I view storytelling as a way of posing questions that are at the core of our identities. Where are we going, and where do we want to go from here? Storytelling can be a form of protest, as was my experience of sitting down at COP22 with an indigenous leader from the Ecuadorian Amazon to hear directly about how oil companies have desecrated her sacred lands. Listening, like marching in the streets, can function as a form of activism. Combatting climate change, I believe, requires us to listen to one another—something that the COP negotiations attempt to achieve but might not always make possible. How do we engage people who are far away from these white tents, who don’t have the privilege of being gathered in this space? How do we engage with those who don’t know what COP is?

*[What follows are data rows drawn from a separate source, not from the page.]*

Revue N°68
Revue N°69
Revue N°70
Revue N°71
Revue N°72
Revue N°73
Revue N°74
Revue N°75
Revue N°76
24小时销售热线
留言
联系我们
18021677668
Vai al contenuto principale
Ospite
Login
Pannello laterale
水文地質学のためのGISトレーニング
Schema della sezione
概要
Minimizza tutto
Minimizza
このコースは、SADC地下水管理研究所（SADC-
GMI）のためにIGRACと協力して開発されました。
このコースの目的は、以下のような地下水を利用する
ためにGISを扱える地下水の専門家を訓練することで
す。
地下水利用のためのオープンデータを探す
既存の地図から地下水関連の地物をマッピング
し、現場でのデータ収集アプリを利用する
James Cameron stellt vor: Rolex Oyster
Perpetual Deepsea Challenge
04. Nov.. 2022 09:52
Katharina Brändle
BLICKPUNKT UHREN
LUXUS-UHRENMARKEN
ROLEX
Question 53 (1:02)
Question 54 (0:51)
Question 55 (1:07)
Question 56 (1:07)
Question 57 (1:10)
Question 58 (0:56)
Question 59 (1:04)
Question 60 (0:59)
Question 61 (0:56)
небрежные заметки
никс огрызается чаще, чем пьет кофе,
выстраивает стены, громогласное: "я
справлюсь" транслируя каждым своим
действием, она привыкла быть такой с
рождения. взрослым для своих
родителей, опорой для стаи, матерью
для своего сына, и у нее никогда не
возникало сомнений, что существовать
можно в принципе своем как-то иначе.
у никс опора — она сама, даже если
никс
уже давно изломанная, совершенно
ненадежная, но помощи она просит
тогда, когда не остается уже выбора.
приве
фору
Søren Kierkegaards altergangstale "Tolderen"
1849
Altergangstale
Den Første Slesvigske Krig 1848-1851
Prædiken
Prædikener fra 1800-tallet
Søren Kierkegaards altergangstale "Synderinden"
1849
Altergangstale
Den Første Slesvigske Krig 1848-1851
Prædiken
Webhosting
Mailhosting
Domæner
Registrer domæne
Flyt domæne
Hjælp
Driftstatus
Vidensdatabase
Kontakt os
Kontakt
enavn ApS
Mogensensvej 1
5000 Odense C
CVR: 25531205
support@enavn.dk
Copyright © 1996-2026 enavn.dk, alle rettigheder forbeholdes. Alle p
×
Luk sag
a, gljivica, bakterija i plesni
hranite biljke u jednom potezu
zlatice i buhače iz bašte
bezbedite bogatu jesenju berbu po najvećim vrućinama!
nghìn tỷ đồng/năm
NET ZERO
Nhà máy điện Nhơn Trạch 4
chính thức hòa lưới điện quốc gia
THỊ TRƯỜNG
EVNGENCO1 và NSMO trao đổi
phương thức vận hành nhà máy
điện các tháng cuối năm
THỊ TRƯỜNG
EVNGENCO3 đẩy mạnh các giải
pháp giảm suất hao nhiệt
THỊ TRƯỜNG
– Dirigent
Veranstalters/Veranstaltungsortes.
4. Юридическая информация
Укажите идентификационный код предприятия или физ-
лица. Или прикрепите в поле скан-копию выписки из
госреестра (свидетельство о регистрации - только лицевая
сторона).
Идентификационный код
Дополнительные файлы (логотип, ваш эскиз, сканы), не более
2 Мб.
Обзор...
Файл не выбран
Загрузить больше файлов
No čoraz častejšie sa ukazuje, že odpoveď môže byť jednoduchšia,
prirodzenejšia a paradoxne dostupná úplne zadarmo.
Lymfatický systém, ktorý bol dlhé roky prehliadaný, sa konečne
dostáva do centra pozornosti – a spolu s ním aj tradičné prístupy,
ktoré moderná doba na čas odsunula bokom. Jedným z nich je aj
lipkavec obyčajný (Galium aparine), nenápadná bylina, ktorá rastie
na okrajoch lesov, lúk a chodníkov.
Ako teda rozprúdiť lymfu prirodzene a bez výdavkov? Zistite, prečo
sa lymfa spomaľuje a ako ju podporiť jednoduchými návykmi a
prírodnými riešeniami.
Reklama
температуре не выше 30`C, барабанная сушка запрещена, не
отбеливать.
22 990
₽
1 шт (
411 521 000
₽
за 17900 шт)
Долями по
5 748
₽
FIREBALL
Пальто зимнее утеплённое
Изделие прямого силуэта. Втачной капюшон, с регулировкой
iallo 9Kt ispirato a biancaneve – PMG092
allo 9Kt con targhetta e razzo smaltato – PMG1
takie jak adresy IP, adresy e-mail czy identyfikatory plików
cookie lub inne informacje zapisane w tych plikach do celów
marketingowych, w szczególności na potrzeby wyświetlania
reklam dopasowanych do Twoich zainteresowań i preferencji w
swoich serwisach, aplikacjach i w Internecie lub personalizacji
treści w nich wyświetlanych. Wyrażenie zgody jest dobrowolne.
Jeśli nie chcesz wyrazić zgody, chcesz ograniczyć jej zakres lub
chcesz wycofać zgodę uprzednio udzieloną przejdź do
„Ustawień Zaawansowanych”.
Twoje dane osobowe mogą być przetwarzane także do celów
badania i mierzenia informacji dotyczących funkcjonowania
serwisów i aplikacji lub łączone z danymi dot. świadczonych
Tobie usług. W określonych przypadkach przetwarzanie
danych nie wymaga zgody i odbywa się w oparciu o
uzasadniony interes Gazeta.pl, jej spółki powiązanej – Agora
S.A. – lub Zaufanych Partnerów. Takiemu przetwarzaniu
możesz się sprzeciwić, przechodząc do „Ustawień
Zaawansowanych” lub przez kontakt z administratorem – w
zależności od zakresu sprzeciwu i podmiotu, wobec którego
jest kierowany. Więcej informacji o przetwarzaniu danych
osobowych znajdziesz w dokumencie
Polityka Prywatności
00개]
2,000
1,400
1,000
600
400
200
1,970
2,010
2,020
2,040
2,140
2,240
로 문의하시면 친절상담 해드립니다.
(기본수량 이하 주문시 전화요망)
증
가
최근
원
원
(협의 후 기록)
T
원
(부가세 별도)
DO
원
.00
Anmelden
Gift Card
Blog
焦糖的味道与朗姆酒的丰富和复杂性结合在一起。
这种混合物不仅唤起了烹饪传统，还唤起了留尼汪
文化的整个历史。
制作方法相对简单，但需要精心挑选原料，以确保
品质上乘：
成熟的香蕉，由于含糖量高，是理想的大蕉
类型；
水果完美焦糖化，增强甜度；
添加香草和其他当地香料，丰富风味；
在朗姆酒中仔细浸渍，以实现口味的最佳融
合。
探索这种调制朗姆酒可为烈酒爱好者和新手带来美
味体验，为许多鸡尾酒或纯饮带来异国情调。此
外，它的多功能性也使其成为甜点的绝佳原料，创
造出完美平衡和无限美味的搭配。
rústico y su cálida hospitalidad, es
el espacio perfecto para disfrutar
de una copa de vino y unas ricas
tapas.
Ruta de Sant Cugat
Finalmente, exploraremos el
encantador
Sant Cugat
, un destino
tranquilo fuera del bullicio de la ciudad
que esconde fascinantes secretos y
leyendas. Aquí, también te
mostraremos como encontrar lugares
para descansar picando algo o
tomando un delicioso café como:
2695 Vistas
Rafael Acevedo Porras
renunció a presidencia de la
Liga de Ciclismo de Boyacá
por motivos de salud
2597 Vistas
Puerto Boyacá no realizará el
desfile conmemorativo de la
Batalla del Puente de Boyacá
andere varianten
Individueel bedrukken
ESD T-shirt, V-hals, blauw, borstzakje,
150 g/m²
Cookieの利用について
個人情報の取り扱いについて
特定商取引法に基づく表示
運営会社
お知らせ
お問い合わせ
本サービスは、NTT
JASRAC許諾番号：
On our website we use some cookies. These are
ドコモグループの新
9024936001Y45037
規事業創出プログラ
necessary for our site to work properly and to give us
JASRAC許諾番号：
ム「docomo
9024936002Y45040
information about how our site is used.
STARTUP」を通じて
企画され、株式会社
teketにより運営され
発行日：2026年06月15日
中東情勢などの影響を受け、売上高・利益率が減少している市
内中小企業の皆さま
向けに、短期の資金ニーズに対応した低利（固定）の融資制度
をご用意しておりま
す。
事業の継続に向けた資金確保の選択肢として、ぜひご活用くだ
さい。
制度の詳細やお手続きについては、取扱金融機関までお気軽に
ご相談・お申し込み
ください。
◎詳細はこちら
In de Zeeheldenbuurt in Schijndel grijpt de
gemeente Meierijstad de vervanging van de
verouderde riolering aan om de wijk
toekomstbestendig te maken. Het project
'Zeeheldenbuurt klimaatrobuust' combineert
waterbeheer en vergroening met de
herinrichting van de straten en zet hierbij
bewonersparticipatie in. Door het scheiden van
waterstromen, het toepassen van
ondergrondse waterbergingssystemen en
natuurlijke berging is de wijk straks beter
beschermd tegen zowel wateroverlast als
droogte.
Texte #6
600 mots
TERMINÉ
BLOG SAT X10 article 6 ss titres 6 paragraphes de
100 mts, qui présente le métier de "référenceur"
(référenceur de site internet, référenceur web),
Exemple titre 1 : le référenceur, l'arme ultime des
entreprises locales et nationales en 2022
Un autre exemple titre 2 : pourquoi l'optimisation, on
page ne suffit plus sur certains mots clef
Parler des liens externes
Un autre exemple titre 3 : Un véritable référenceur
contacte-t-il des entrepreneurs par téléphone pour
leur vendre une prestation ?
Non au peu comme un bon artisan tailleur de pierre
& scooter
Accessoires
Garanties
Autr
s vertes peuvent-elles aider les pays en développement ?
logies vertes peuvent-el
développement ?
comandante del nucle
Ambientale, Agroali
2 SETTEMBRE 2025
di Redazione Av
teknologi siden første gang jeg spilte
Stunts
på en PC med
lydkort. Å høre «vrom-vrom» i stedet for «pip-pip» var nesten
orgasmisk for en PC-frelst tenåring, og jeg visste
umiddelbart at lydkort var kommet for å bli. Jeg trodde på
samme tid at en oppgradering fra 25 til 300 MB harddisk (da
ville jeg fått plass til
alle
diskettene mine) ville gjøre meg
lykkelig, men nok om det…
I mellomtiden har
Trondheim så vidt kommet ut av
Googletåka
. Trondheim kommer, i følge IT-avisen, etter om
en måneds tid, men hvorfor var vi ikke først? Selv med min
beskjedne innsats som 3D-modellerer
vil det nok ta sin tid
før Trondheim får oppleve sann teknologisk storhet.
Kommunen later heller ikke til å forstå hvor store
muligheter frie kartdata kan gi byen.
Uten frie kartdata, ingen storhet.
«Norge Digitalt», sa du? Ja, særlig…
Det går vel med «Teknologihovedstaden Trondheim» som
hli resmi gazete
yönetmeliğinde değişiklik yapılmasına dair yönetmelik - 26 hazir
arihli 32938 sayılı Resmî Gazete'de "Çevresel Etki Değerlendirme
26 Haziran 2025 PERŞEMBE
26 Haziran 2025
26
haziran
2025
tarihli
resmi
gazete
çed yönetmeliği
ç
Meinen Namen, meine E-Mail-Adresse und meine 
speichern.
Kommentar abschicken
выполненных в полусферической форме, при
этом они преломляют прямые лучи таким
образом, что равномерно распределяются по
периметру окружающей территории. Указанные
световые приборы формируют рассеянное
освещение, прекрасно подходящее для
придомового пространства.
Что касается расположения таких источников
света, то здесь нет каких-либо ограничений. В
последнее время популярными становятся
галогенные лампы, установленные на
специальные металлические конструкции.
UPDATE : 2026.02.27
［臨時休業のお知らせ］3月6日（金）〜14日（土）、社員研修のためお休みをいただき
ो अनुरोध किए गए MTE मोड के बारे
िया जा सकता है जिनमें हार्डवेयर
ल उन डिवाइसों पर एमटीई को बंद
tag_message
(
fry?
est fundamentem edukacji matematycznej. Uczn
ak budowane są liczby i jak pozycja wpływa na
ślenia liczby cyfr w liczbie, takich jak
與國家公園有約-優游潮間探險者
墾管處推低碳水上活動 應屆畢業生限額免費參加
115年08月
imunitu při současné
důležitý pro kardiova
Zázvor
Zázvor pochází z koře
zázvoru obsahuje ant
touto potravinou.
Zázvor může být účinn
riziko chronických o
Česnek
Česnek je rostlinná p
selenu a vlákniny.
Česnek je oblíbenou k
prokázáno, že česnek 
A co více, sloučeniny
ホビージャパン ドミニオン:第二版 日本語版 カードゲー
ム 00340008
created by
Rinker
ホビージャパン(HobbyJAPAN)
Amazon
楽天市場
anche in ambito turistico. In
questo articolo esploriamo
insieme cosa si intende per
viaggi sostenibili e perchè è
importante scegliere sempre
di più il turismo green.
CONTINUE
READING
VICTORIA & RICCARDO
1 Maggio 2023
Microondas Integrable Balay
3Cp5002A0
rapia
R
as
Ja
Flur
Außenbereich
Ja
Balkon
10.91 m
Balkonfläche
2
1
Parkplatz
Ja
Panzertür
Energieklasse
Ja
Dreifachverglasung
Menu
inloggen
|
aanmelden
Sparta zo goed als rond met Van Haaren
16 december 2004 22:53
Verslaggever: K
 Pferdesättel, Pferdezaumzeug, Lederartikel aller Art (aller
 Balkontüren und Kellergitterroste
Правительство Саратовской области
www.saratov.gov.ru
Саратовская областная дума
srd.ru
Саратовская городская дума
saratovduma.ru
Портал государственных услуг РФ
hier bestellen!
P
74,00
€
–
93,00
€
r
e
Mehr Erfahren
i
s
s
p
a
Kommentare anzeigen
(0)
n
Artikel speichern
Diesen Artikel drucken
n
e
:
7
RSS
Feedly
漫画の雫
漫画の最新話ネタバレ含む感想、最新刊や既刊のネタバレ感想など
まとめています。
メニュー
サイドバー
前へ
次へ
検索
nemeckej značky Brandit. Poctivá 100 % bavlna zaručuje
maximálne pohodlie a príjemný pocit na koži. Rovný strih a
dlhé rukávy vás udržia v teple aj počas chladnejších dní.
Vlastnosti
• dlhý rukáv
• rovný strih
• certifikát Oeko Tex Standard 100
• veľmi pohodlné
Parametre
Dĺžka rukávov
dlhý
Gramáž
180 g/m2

I don’t have those answers, but COP22 left me all the more convinced that in the face of the climate crisis, storytelling is one of the most powerful tools we have. Our power comes from nonviolent direct action in tandem with climate justice storytelling. We must not only act, but also loudly tell the stories of why we have done so. In telling stories, we will into existence the more-just world in which we aspire to live.

On the final day, I exited COP22 arm in arm with fellow youth delegates from SustainUS. We sang as we reentered the world.

We have got the power. We have got the power.

We have got the power. It’s in the hearts of us all.

We left assured that it is everyday people, not only heads of state, who will lead the kind of innovative solution-making that the climate crisis requires.